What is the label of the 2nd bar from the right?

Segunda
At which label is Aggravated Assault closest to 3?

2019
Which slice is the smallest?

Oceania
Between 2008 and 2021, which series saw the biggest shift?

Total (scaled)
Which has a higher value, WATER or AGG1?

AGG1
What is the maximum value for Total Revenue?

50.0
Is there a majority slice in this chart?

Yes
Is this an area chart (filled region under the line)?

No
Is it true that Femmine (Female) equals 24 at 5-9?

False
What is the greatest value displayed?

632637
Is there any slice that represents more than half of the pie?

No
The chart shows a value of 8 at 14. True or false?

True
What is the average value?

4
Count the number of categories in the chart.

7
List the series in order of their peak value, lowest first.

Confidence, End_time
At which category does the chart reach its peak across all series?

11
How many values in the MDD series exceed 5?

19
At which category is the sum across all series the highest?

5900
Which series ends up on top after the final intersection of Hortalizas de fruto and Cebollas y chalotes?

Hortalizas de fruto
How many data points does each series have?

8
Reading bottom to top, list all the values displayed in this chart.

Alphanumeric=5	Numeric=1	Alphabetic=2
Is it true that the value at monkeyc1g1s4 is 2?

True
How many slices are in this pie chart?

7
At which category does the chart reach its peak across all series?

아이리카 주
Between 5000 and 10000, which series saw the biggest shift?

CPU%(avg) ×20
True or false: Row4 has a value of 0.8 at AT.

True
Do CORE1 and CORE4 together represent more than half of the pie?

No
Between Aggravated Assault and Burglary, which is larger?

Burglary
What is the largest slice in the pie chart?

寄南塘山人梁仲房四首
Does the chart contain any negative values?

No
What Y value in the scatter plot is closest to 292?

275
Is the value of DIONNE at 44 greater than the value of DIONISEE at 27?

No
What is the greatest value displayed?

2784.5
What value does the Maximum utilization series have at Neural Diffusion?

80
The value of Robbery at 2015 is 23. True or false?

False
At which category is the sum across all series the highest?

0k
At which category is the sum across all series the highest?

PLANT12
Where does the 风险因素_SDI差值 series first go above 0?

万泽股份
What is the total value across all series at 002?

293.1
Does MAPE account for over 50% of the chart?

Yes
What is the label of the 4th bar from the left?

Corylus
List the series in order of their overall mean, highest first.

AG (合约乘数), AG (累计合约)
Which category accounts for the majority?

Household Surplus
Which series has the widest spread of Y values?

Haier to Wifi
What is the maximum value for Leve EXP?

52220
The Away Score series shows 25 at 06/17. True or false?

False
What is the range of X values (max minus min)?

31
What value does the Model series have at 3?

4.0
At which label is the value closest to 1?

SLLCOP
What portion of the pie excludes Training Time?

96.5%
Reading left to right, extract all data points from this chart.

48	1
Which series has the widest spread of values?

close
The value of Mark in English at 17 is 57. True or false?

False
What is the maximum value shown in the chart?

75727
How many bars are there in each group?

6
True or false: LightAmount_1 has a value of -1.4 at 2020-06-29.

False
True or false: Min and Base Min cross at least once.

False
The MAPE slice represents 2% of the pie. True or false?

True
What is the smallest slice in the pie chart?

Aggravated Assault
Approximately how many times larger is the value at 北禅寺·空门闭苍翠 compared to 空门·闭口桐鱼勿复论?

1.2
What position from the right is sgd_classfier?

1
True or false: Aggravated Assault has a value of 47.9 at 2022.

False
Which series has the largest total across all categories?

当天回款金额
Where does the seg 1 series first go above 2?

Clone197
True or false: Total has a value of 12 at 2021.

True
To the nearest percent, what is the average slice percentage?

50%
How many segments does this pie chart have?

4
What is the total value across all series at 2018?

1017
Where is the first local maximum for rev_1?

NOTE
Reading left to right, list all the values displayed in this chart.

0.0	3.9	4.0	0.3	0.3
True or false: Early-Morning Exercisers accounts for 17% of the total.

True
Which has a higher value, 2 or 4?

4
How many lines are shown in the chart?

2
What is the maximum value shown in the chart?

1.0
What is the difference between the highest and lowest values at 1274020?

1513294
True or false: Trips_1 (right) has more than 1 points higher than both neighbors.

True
• • • •
● What you have to do: Report each line in the records above that includes the word "smallest", treating uppercase and lowercase letters as different.

● Exercise output:
Which slice is the smallest?
What is the smallest slice in the pie chart?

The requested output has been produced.